DOKUMENT:
# # # #

# Gentoo Installation ÜBER USB erstellt Partitionen auf USB

## mekeor

Hallo,

Ich habe das Problem, dass, wenn ich das normale install-x86-minimal-20100216.iso (http://mirrors.kernel.org/gentoo/releases/x86/autobuilds/current-iso/) herunterlade und dann mit UNetbootin (http://www.heise.de/software/download/unetbootin_universal_netboot_installer/56487) auf mein USB-Stick "brenne" und daraufhin die Befehle im Handbuch für die Gentoo-installation (http://www.gentoo.de/doc/de/handbook/handbook-x86.xml?part=1&chap=4#doc_chap3) eingebe, dass dann keine Partitionen auf meiner Festplatte meines Netbooks (kein CD-Laufwerk!) sondern auf meinem USB-Stick erstellt werden. Blöd.

 > Ich will also über einen USB-Stick Gentoo auf meinem Acer Aspire One 751h installieren.

# # # #

SCHRIFTLICHER AUFTRAG 1:
Kopiere aus dem Forenbeitrag zur Gentoo-Installation wortgetreu den Abschnitt, der mit „Ich habe das“ anfängt und bis einschließlich „erstellt werden. Blöd.“ reicht.
SCHRIFTLICHER AUFTRAG 2:
Welche Webadressen nennt der Forenbeitrag zur Gentoo-Installation? Gib alle an.
SCHRIFTLICHER AUFTRAG 3:
Schreib den Forenbeitrag zur Gentoo-Installation über einen USB-Stick nach seinem letzten Satz weiter.
Die Einträge spielen hierfür keine Rolle.

EXTRAHIERTE DATEN:
# # # #

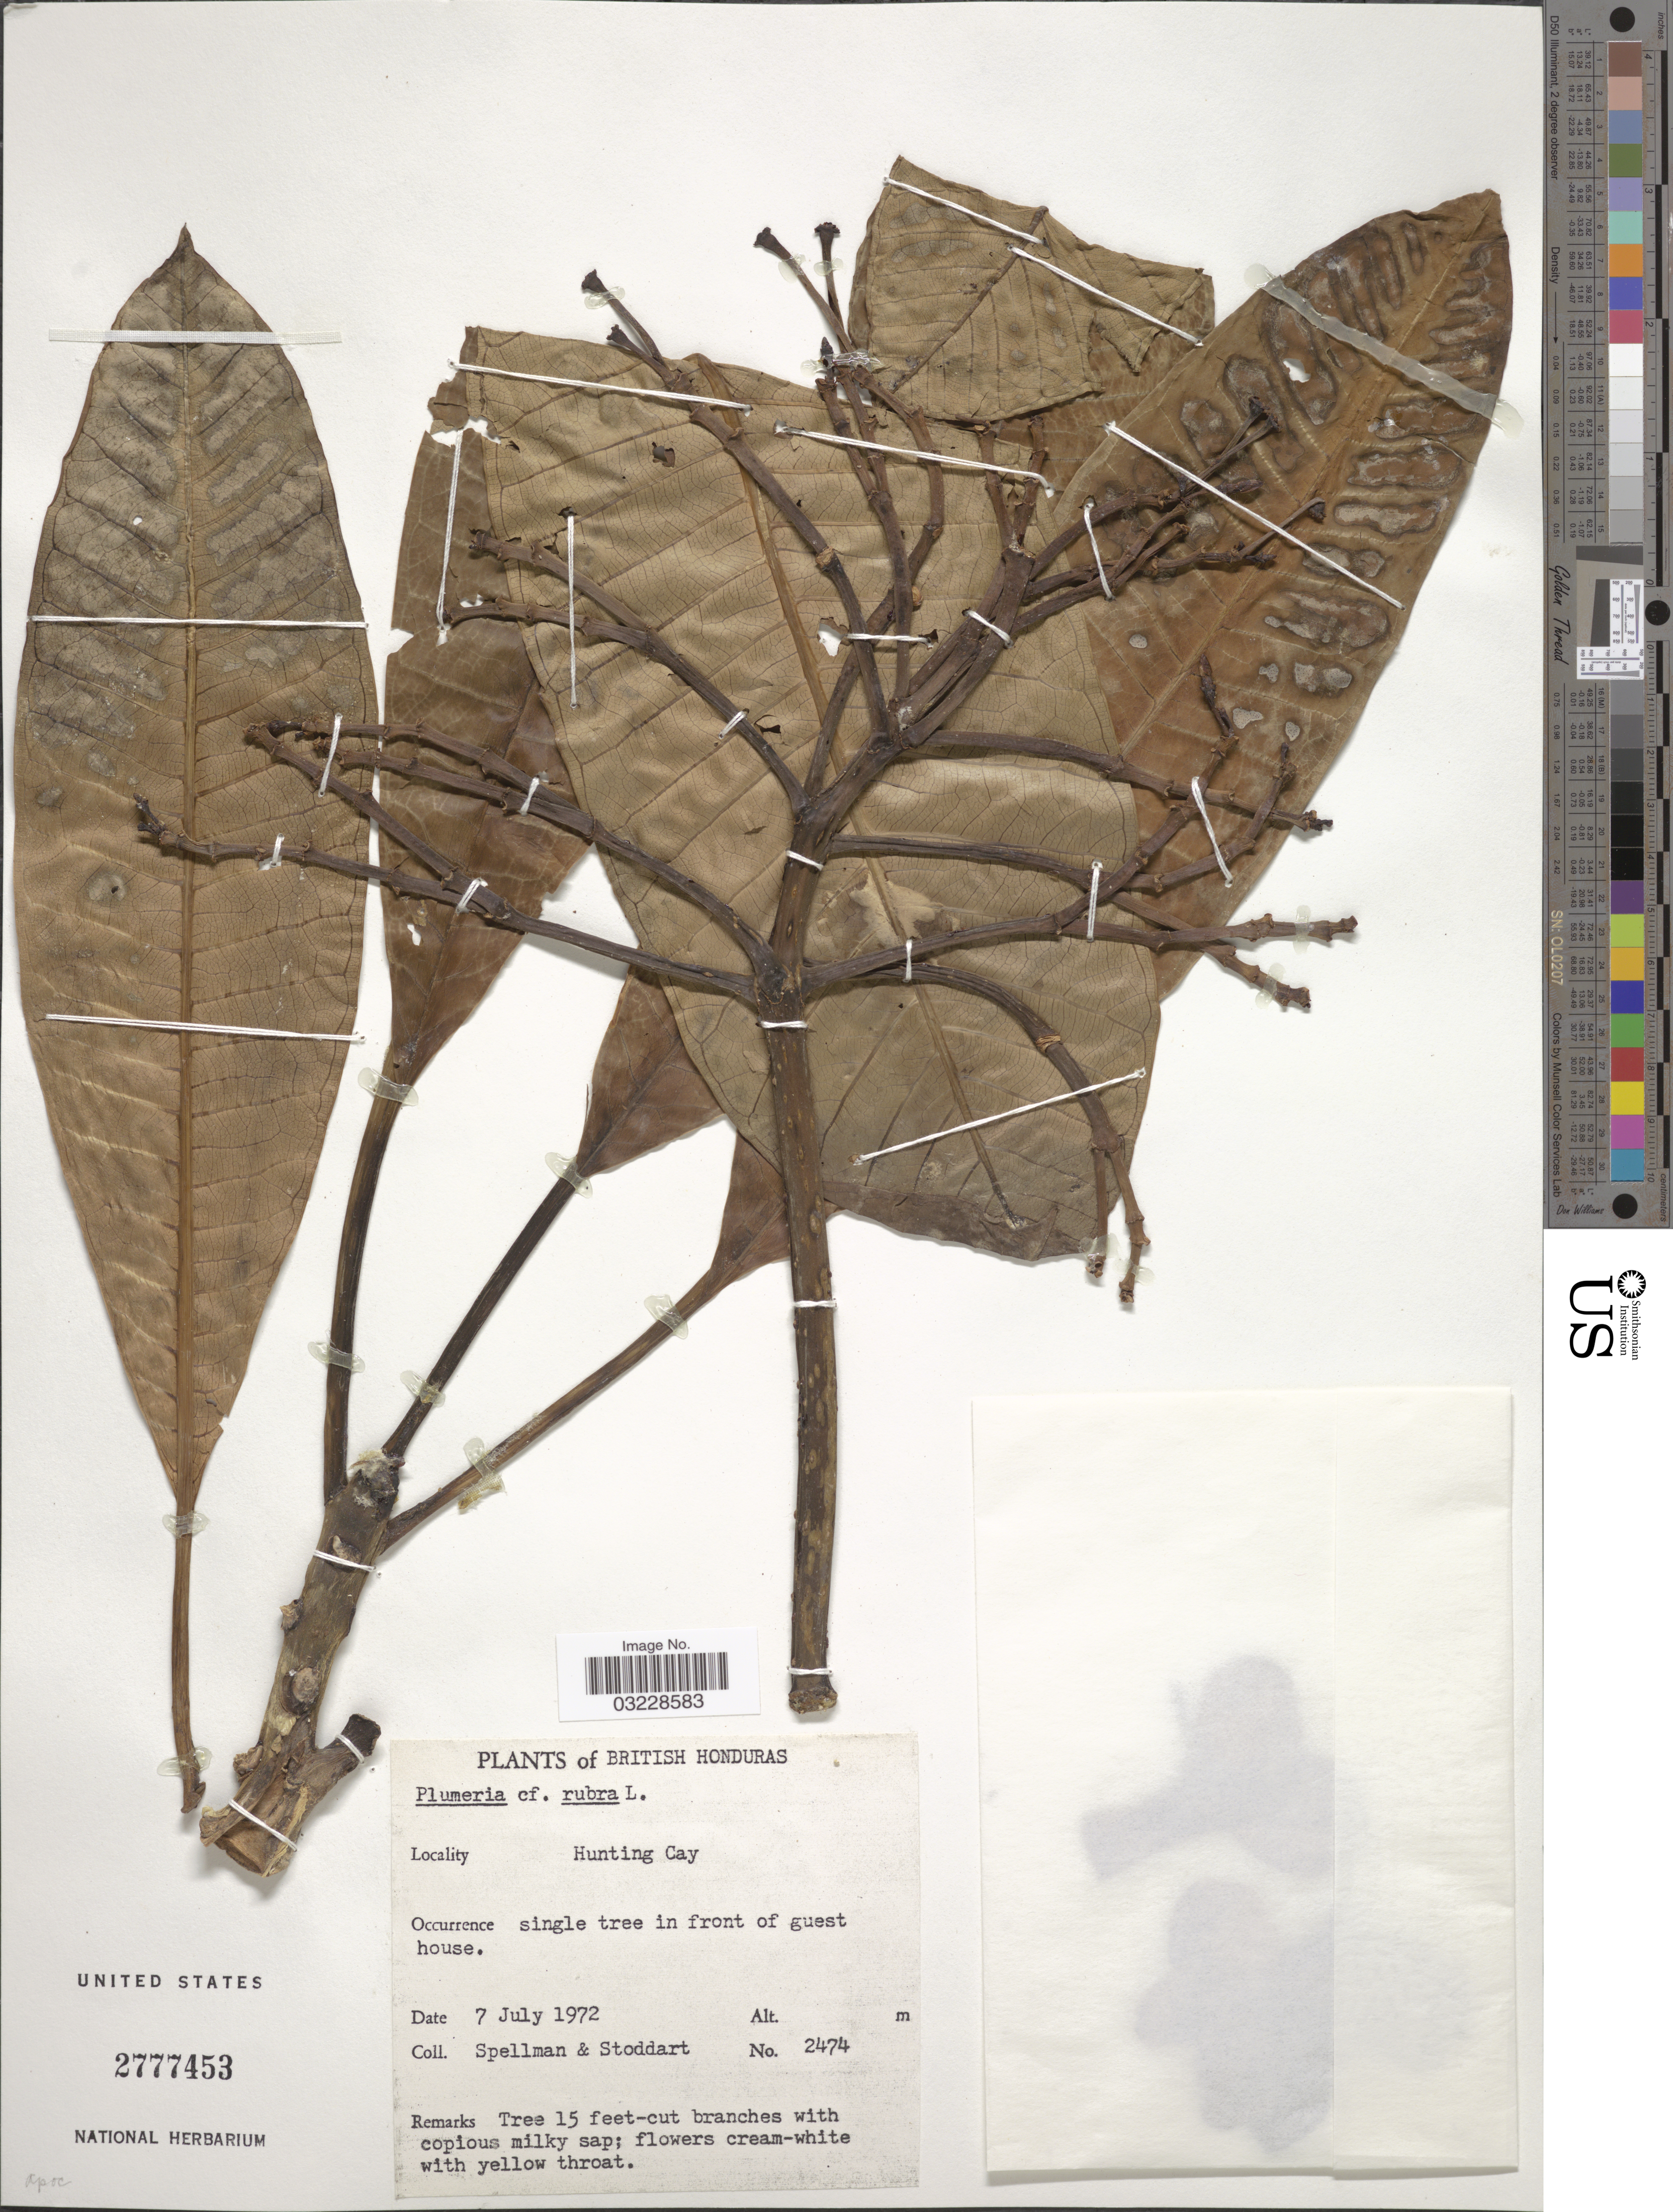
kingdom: Plantae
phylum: Tracheophyta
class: Magnoliopsida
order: Gentianales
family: Apocynaceae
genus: Plumeria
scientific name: Plumeria rubra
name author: L.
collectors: Spellman, -- & -. Stoddart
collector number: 2474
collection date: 1972-07-07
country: Belize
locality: British Honduras, Hunting Cay.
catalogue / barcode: US 2777453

# # # #

ENDERGEBNIS 1:
Ich habe das Problem, dass, wenn ich das normale install-x86-minimal-20100216.iso (http://mirrors.kernel.org/gentoo/releases/x86/autobuilds/current-iso/) herunterlade und dann mit UNetbootin (http://www.heise.de/software/download/unetbootin_universal_netboot_installer/56487) auf mein USB-Stick "brenne" und daraufhin die Befehle im Handbuch für die Gentoo-installation (http://www.gentoo.de/doc/de/handbook/handbook-x86.xml?part=1&chap=4#doc_chap3) eingebe, dass dann keine Partitionen auf meiner Festplatte meines Netbooks (kein CD-Laufwerk!) sondern auf meinem USB-Stick erstellt werden. Blöd.

ENDERGEBNIS 2:
- http://mirrors.kernel.org/gentoo/releases/x86/autobuilds/current-iso/
- http://www.heise.de/software/download/unetbootin_universal_netboot_installer/56487
- http://www.gentoo.de/doc/de/handbook/handbook-x86.xml?part=1&chap=4#doc_chap3

ENDERGEBNIS 3:
 + Mein Netbook hat kein optisches Laufwerk. Ich habe keine externe Festplatte.

 + Ich will keine Live-USB!!!!

Wie geht das? Gibts dazu eine Anleitung?

Hilfe!

Mit dankenden Grüßen,

mekeor  :Rolling Eyes: 

----------

## py-ro

Falls die HDDs erkannt wurden, sind sie vermutlich nur nach hinten gerutscht, da der USB-Stick sda sein wird. Deine erste Festplatte wird dann sdb sein.

Py

----------

## ChrisJumper

Willkommen bei Gentoo, mekeor!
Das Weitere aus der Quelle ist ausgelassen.